India | Posted on Aug 08, 2007 at 01:30pm IST

Left calls for CITU strike, workers don't care

CNN-IBN

New Delhi: CPI-M-backed labour union CITU has called for a 24-hour nationwide strike on Wednesday demanding benefits for workers in the unorganised sector. But the workers themselves don't think a strike is their best option.

Twenty-one-year- old Shyam Sunder Singh sells corn in Kolkata's Ezra Street for a living.

If he is lucky, he earns around Rs 100 everyday. Shyam is part of unorganised sector, which constitutes over 90 per cent of India's workforce. But he is unhappy with the CITU bandh called to demand more benefits for workers like him. He says the strike would only serve to deprive him of his daily bread.

Shyam says, “See a strike means loss of earning and sitting idle. I don't support the strike at all.”

The CITU is unhappy with a proposed legislation for unorganised workers. It says a draft bill sent for the perusal of the National Advisory Board, does not meet many of the workers' requirements.

The CITU has come up with 15 key demands including Social Security for the workers. A provident fund scheme, health scheme and maternity benefit.

The CITU alleges that the Centre initially agreed to many of these demands but has now gone back on its promise.

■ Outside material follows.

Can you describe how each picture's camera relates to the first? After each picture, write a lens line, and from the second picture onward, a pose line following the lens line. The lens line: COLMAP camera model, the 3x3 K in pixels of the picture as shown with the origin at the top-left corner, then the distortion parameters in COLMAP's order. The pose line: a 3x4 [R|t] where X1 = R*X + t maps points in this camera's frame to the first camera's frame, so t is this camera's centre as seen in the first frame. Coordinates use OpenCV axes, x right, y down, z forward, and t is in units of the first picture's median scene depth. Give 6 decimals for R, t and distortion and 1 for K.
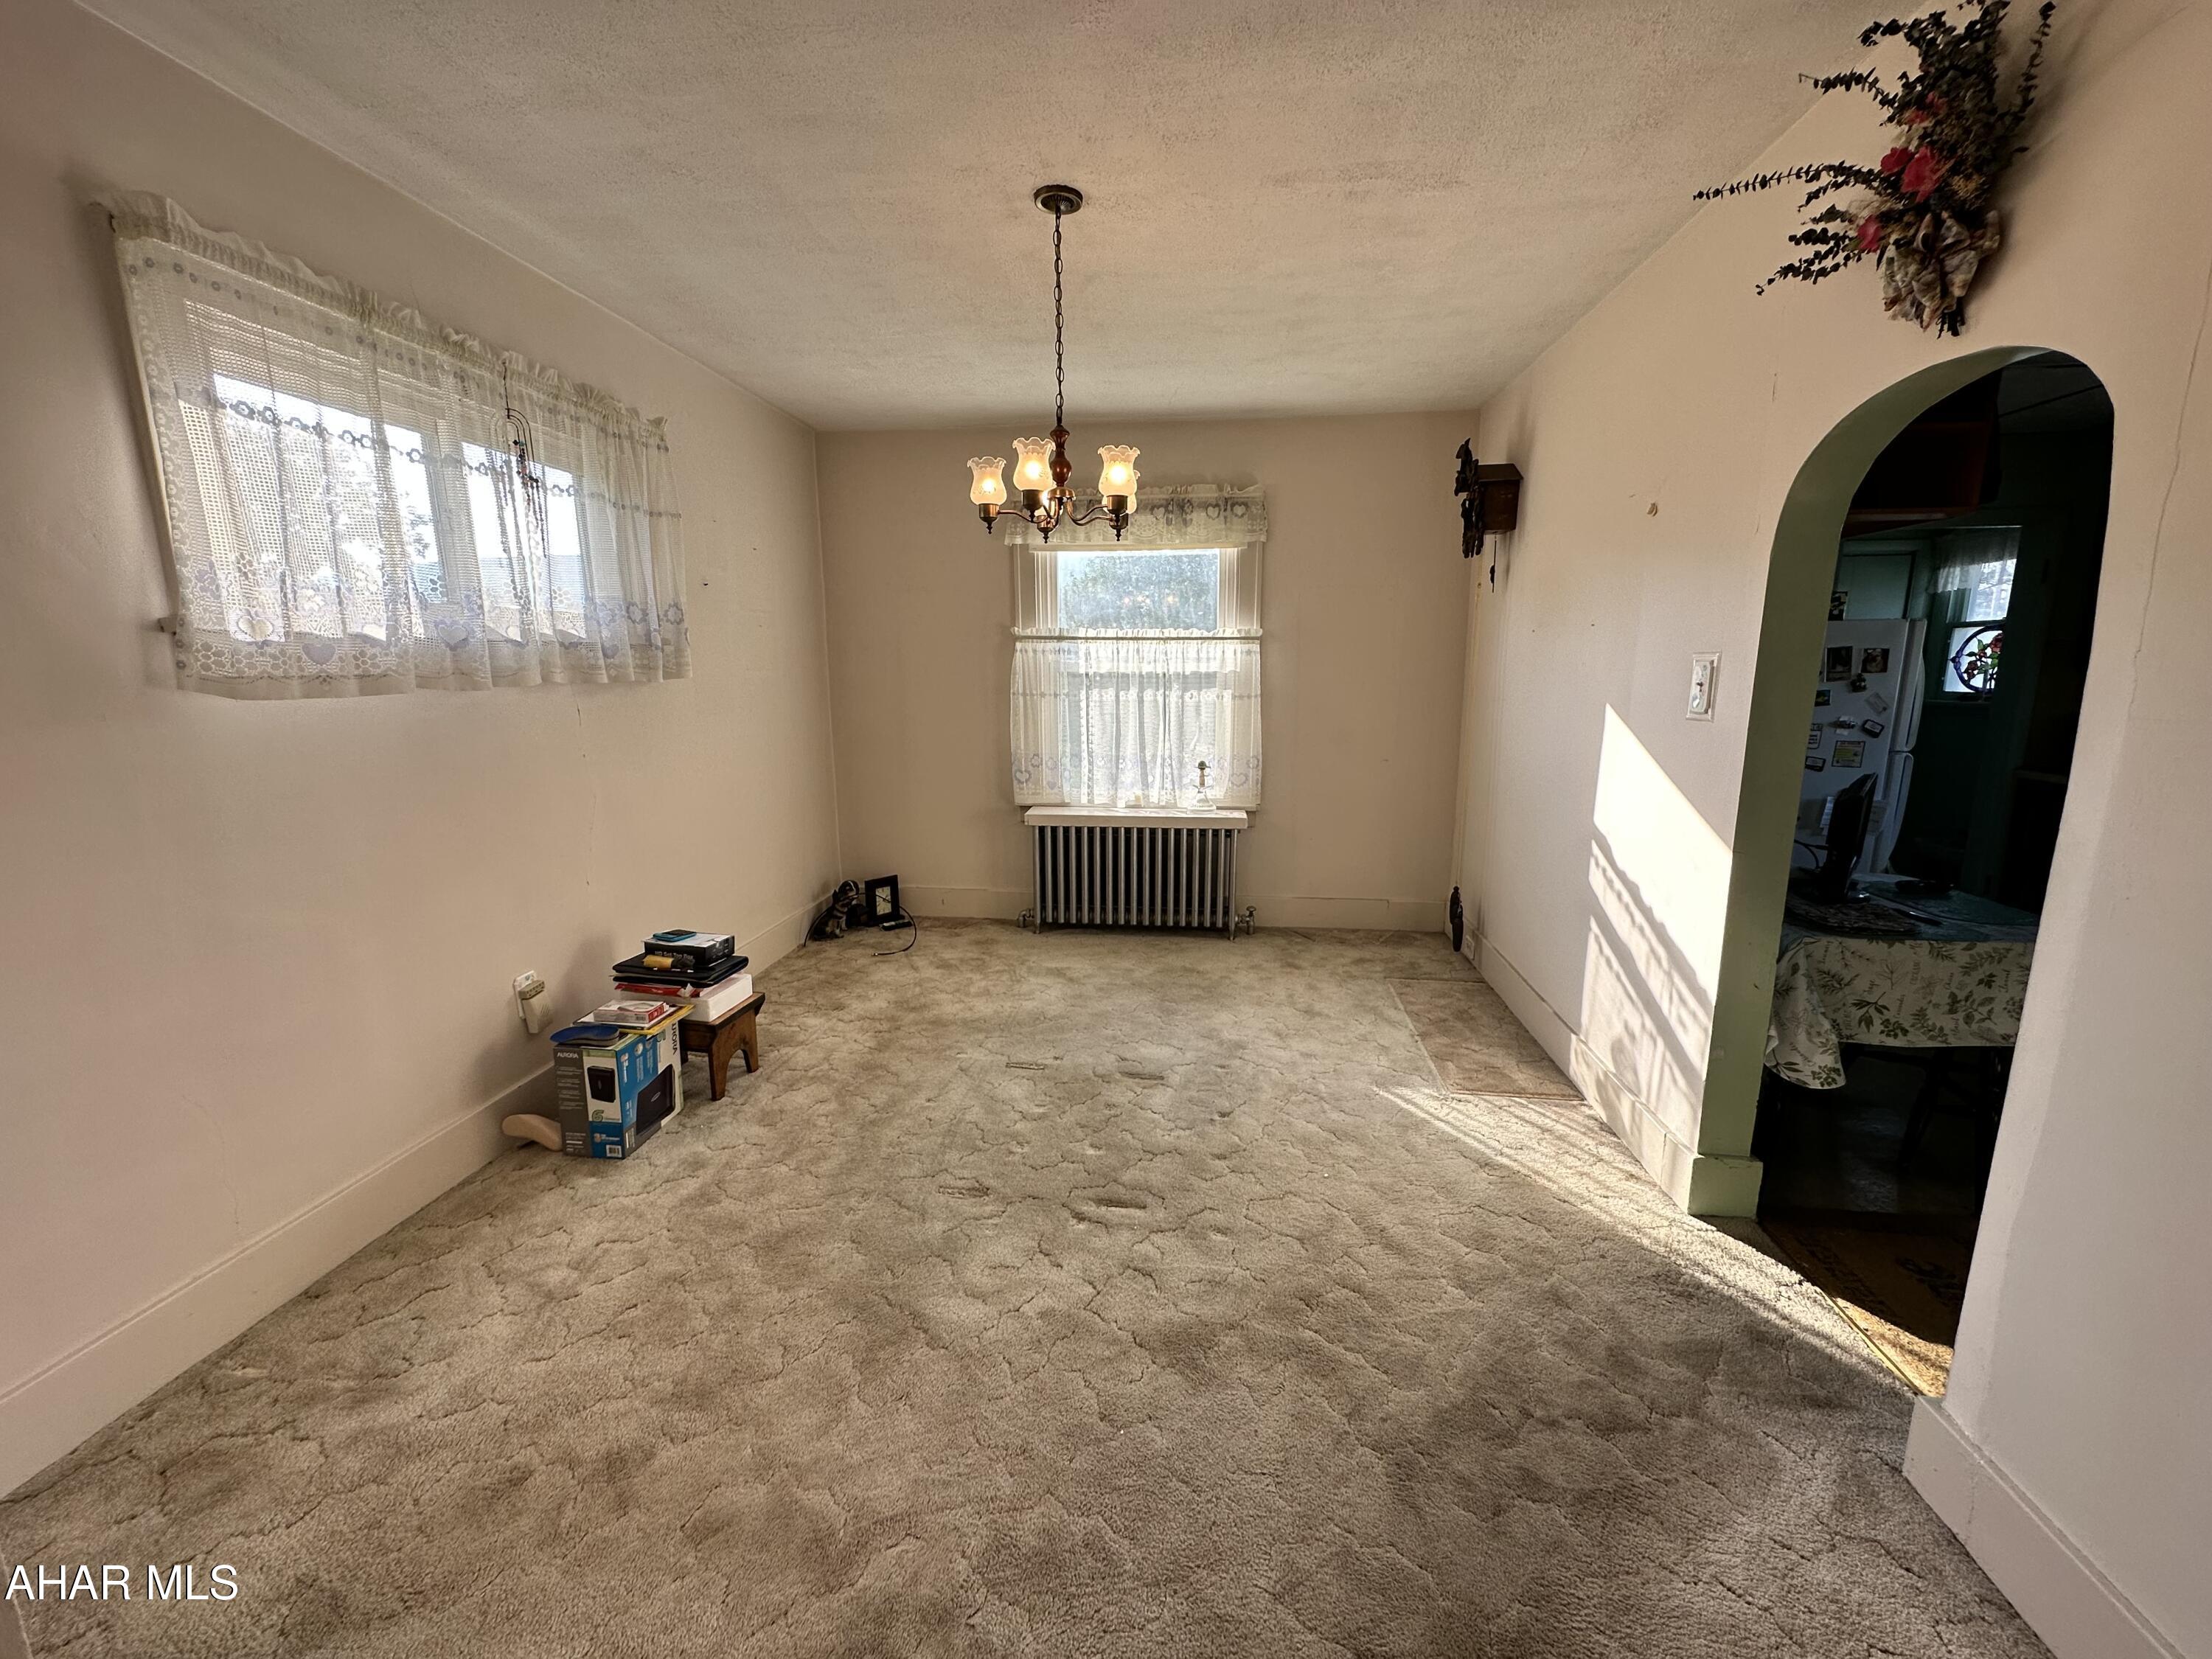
lens RADIAL K [[883.8, 0, 1108.3], [0, 883.8, 833.5], [0, 0, 1]] dist [-0.000291, -0.000166]
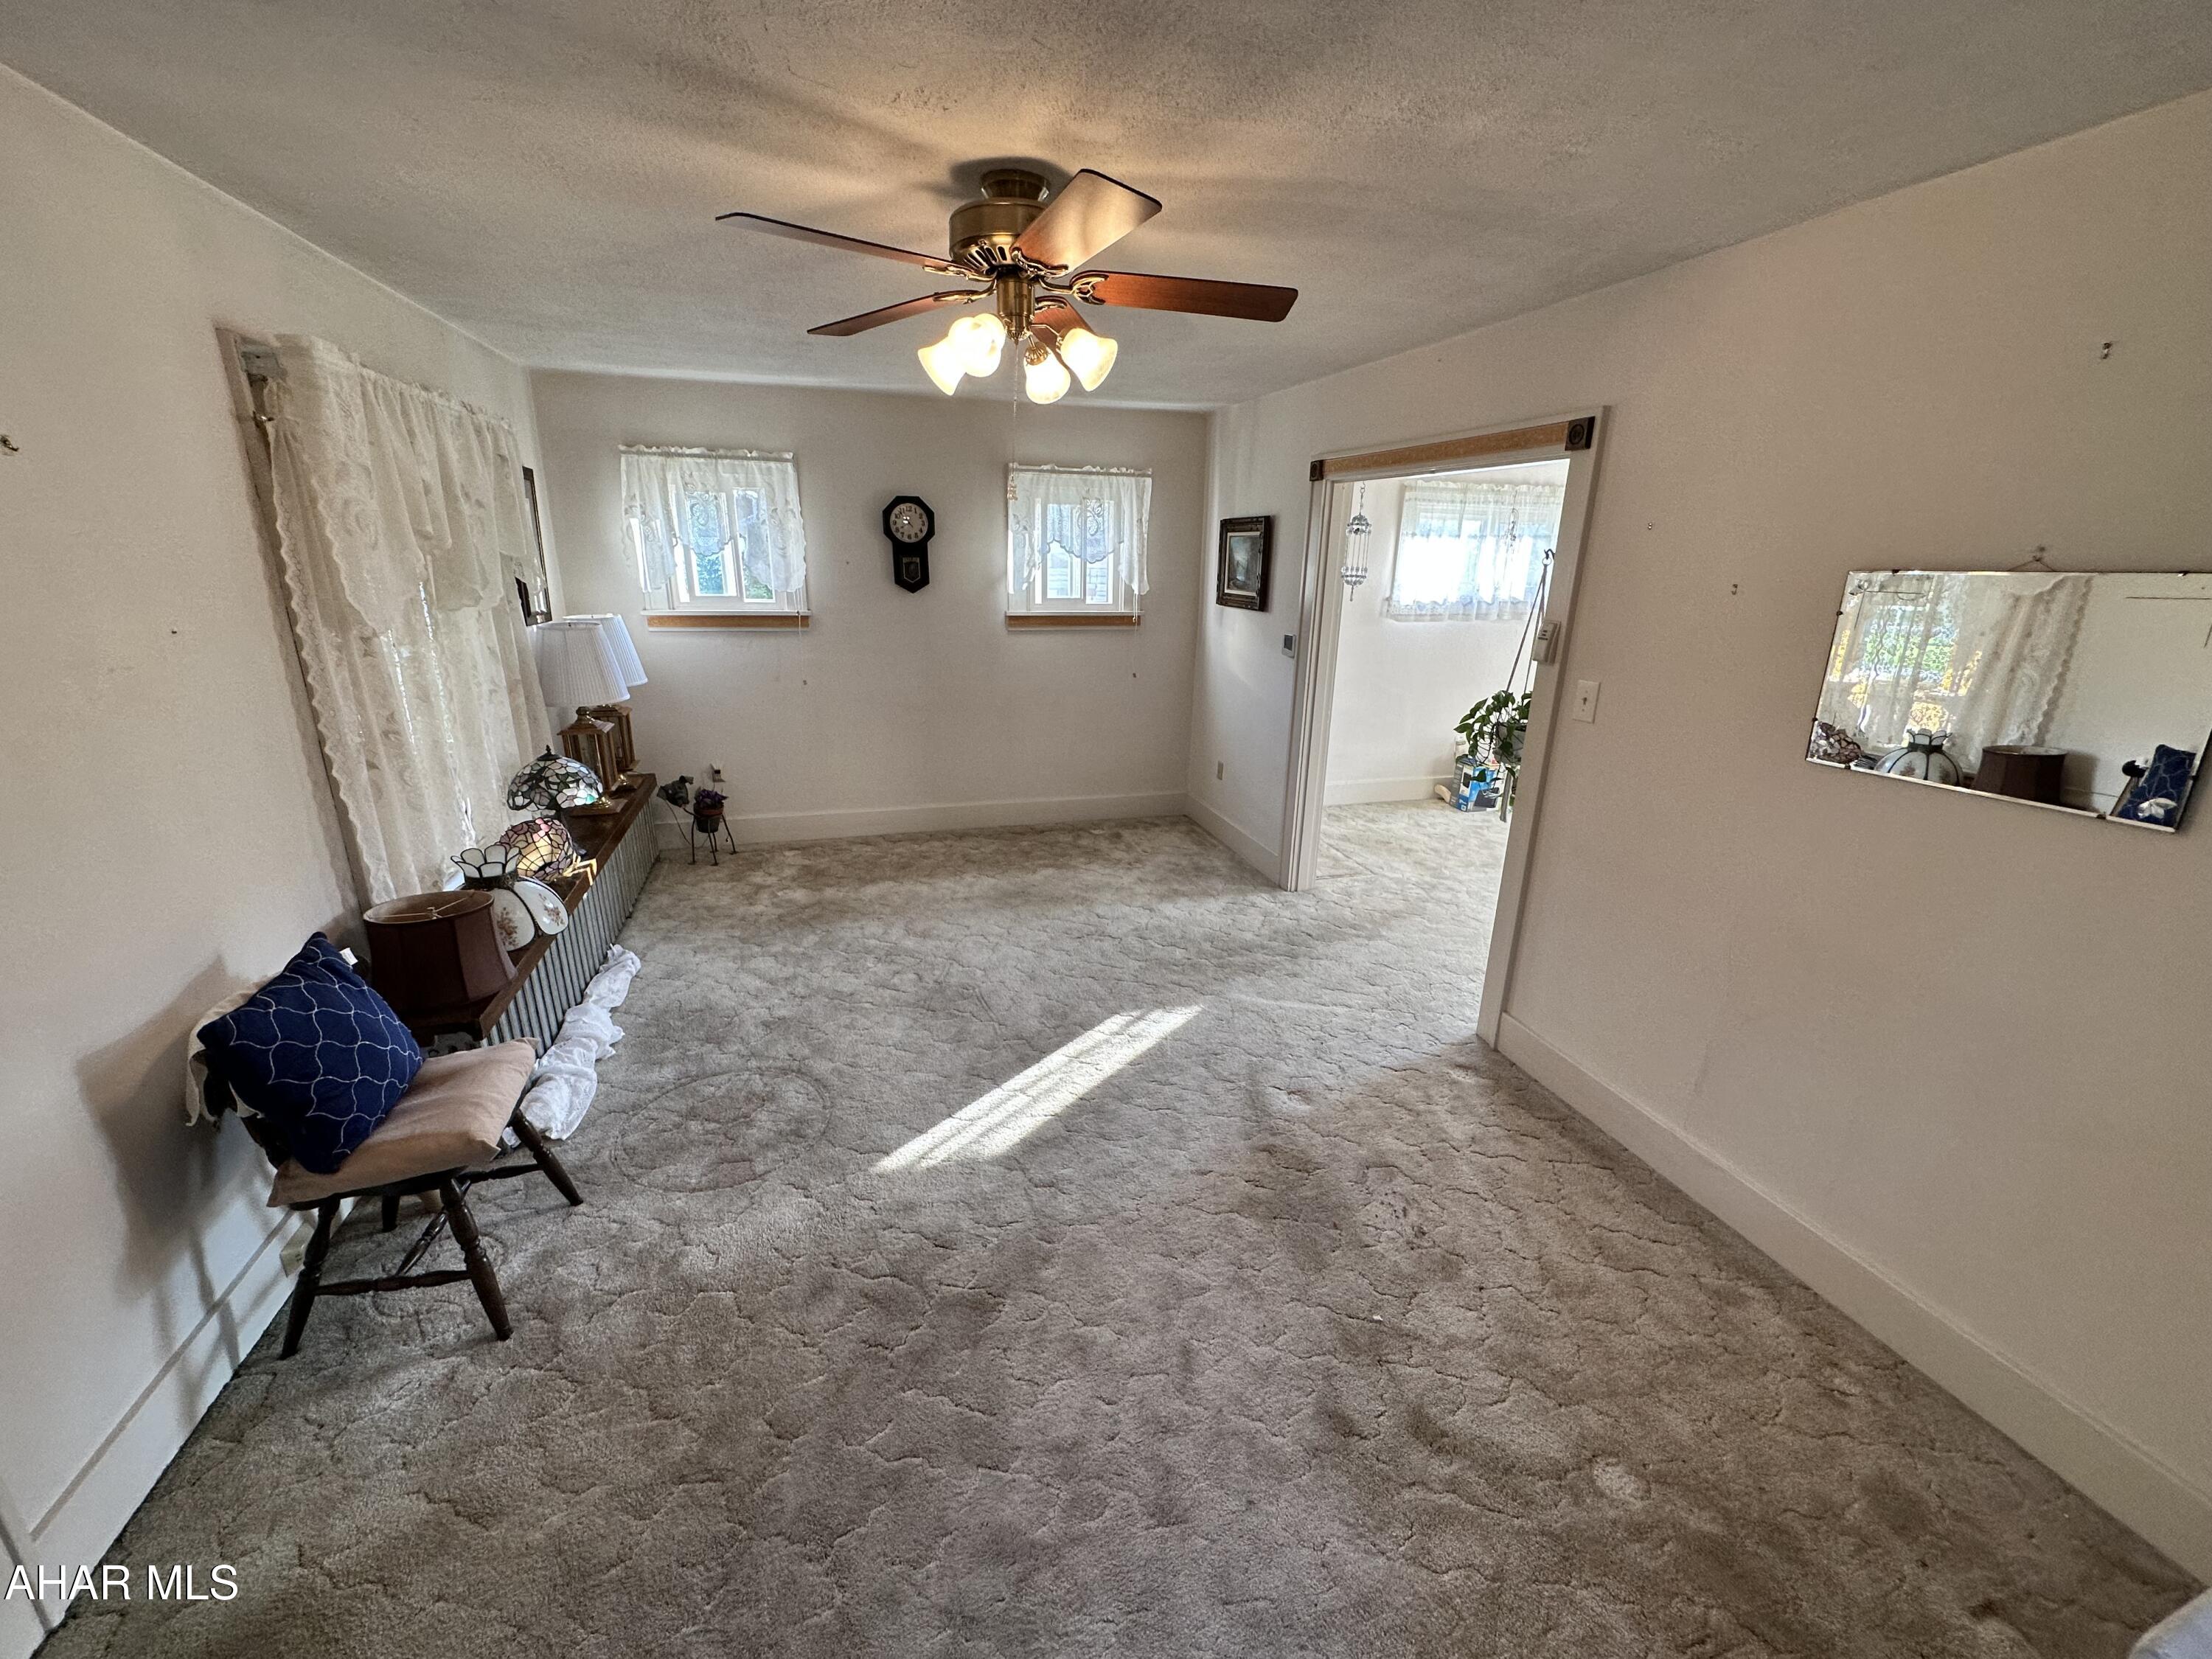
lens RADIAL K [[883.8, 0, 1104.4], [0, 883.8, 828.6], [0, 0, 1]] dist [-0.000291, -0.000166]
pose [[0.403232, 0.288715, -0.868359, 1.395581], [-0.194486, 0.954284, 0.226972, 0.047494], [0.894192, 0.077361, 0.440949, -1.159928]]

CITU West Bengal Unit Gen Secretary Shymal Chakrabarti says, “By this new Bill they want to deprive the whole of unorganised sector people who are poorer. What we are saying, they are going out of their own commitments so we are fighting them.”

The Centre has so far not commented on these allegations.

What’s ironic is that it’s the very same CPM of which CITU is a part that is supporting the Congress-led government at the Centre.

But both have consistently failed to see eye-to-eye on key issues whether it be the nuclear deal or labour policies.